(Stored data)
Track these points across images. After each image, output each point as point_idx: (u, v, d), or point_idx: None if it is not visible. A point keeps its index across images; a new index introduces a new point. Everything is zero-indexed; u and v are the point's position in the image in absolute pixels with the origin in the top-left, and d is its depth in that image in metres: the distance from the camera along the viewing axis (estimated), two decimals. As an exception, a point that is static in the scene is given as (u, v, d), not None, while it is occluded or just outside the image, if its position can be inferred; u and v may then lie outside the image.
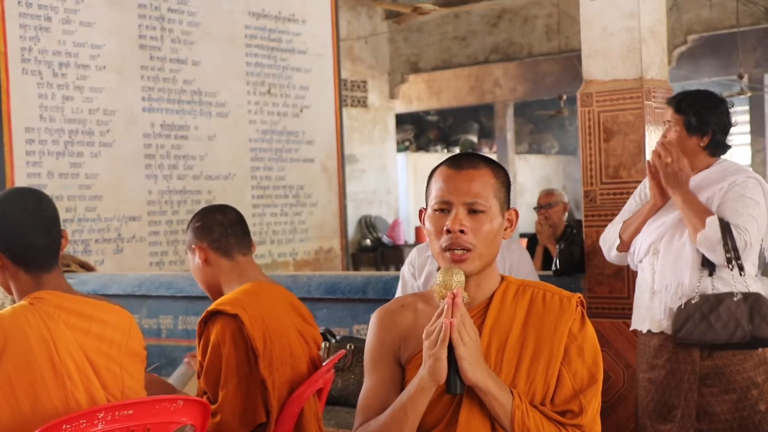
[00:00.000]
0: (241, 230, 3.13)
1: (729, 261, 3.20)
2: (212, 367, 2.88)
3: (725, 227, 3.20)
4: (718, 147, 3.40)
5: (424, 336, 2.02)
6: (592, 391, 2.10)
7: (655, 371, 3.38)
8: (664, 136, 3.43)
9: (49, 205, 2.39)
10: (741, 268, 3.22)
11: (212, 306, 2.93)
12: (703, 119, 3.35)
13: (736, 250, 3.19)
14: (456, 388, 2.01)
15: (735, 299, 3.20)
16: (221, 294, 3.05)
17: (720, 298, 3.21)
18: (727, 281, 3.24)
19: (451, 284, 2.05)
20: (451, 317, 1.98)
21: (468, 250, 2.09)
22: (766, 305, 3.20)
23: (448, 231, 2.09)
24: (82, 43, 7.12)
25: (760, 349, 3.26)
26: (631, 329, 3.55)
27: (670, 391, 3.32)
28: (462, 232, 2.08)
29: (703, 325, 3.20)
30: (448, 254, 2.10)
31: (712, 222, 3.21)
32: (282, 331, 2.98)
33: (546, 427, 2.04)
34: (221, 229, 3.08)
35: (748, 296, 3.20)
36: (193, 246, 3.08)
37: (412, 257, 3.97)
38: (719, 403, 3.26)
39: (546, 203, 5.96)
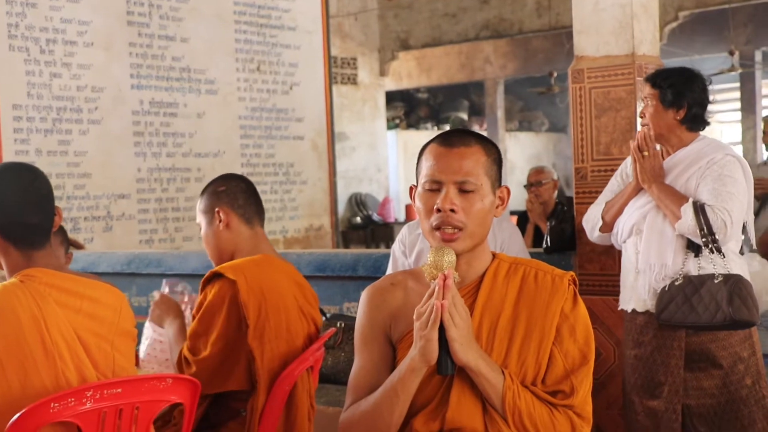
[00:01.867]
0: (260, 202, 3.17)
1: (706, 244, 3.22)
2: (200, 325, 2.91)
3: (700, 210, 3.21)
4: (695, 121, 3.41)
5: (414, 317, 2.01)
6: (583, 372, 2.09)
7: (641, 348, 3.40)
8: (642, 113, 3.45)
9: (43, 182, 2.36)
10: (719, 250, 3.23)
11: (216, 268, 2.95)
12: (677, 92, 3.36)
13: (712, 233, 3.20)
14: (447, 369, 2.00)
15: (716, 281, 3.21)
16: (228, 261, 3.06)
17: (702, 280, 3.23)
18: (715, 262, 3.25)
19: (441, 264, 2.03)
20: (442, 299, 1.96)
21: (459, 228, 2.07)
22: (746, 287, 3.22)
23: (439, 210, 2.07)
24: (70, 19, 7.05)
25: None
26: (619, 309, 3.57)
27: (657, 368, 3.35)
28: (453, 211, 2.06)
29: (686, 308, 3.22)
30: (438, 233, 2.08)
31: (686, 210, 3.24)
32: (281, 306, 2.99)
33: (537, 407, 2.03)
34: (245, 196, 3.11)
35: (728, 278, 3.21)
36: (216, 209, 3.07)
37: (402, 235, 3.96)
38: (706, 378, 3.29)
39: (536, 181, 5.96)
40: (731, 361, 3.27)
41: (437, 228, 2.08)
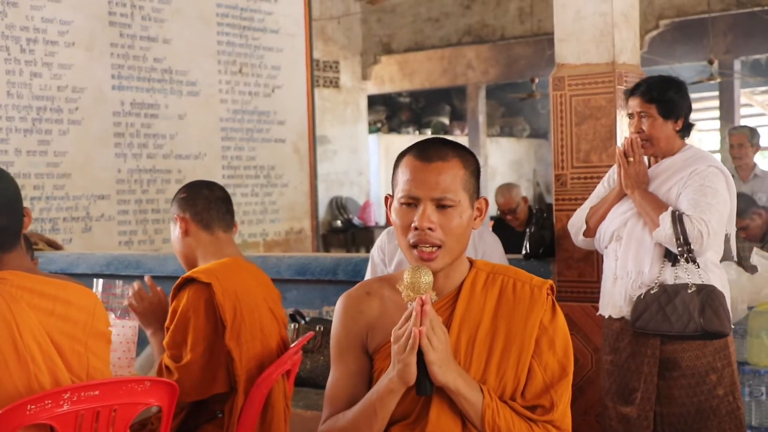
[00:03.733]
0: (225, 208, 3.17)
1: (681, 254, 3.24)
2: (177, 332, 2.91)
3: (678, 219, 3.23)
4: (688, 128, 3.48)
5: (392, 339, 1.97)
6: (563, 385, 2.07)
7: (617, 354, 3.43)
8: (640, 129, 3.44)
9: (9, 183, 2.32)
10: (693, 261, 3.25)
11: (188, 273, 2.97)
12: (675, 103, 3.42)
13: (688, 242, 3.22)
14: (426, 390, 1.98)
15: (689, 291, 3.23)
16: (196, 267, 3.08)
17: (676, 290, 3.25)
18: (690, 271, 3.27)
19: (419, 285, 1.97)
20: (420, 325, 1.92)
21: (437, 246, 2.03)
22: (719, 299, 3.23)
23: (416, 227, 2.02)
24: (51, 18, 7.02)
25: None
26: (598, 314, 3.59)
27: (630, 374, 3.37)
28: (430, 229, 2.01)
29: (659, 317, 3.25)
30: (416, 252, 2.03)
31: (664, 218, 3.26)
32: (254, 307, 3.02)
33: (516, 424, 2.01)
34: (205, 203, 3.12)
35: (701, 289, 3.23)
36: (175, 216, 3.12)
37: (382, 242, 3.91)
38: (677, 387, 3.31)
39: (508, 209, 6.04)
40: (703, 371, 3.29)
41: (414, 246, 2.03)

- [WORK INSTRUCTIONS] For the entries above, print exactly the lines between the one with "18: (727, 281, 3.24)" and the one with "41: (437, 228, 2.08)", inclusive, with no pictures.

- [OUTPUT BELOW]
18: (727, 281, 3.24)
19: (451, 284, 2.05)
20: (451, 317, 1.98)
21: (468, 250, 2.09)
22: (766, 305, 3.20)
23: (448, 231, 2.09)
24: (82, 43, 7.12)
25: (760, 349, 3.26)
26: (631, 329, 3.55)
27: (670, 391, 3.32)
28: (462, 232, 2.08)
29: (703, 325, 3.20)
30: (448, 254, 2.10)
31: (712, 222, 3.21)
32: (282, 331, 2.98)
33: (546, 427, 2.04)
34: (221, 229, 3.08)
35: (748, 296, 3.20)
36: (193, 246, 3.08)
37: (412, 257, 3.97)
38: (719, 403, 3.26)
39: (546, 203, 5.96)
[00:01.867]
0: (260, 202, 3.17)
1: (706, 244, 3.22)
2: (200, 325, 2.91)
3: (700, 210, 3.21)
4: (695, 121, 3.41)
5: (414, 317, 2.01)
6: (583, 372, 2.09)
7: (641, 348, 3.40)
8: (642, 113, 3.45)
9: (43, 182, 2.36)
10: (719, 250, 3.23)
11: (216, 268, 2.95)
12: (677, 92, 3.36)
13: (712, 233, 3.20)
14: (447, 369, 2.00)
15: (716, 281, 3.21)
16: (228, 261, 3.06)
17: (702, 280, 3.23)
18: (715, 262, 3.25)
19: (441, 264, 2.03)
20: (442, 299, 1.96)
21: (459, 228, 2.07)
22: (746, 287, 3.22)
23: (439, 210, 2.07)
24: (70, 19, 7.05)
25: None
26: (619, 309, 3.57)
27: (657, 368, 3.35)
28: (453, 211, 2.06)
29: (686, 308, 3.22)
30: (438, 233, 2.08)
31: (686, 210, 3.24)
32: (281, 306, 2.99)
33: (537, 407, 2.03)
34: (245, 196, 3.11)
35: (728, 278, 3.21)
36: (216, 209, 3.07)
37: (402, 235, 3.96)
38: (706, 378, 3.29)
39: (536, 181, 5.96)
40: (731, 361, 3.27)
41: (437, 228, 2.08)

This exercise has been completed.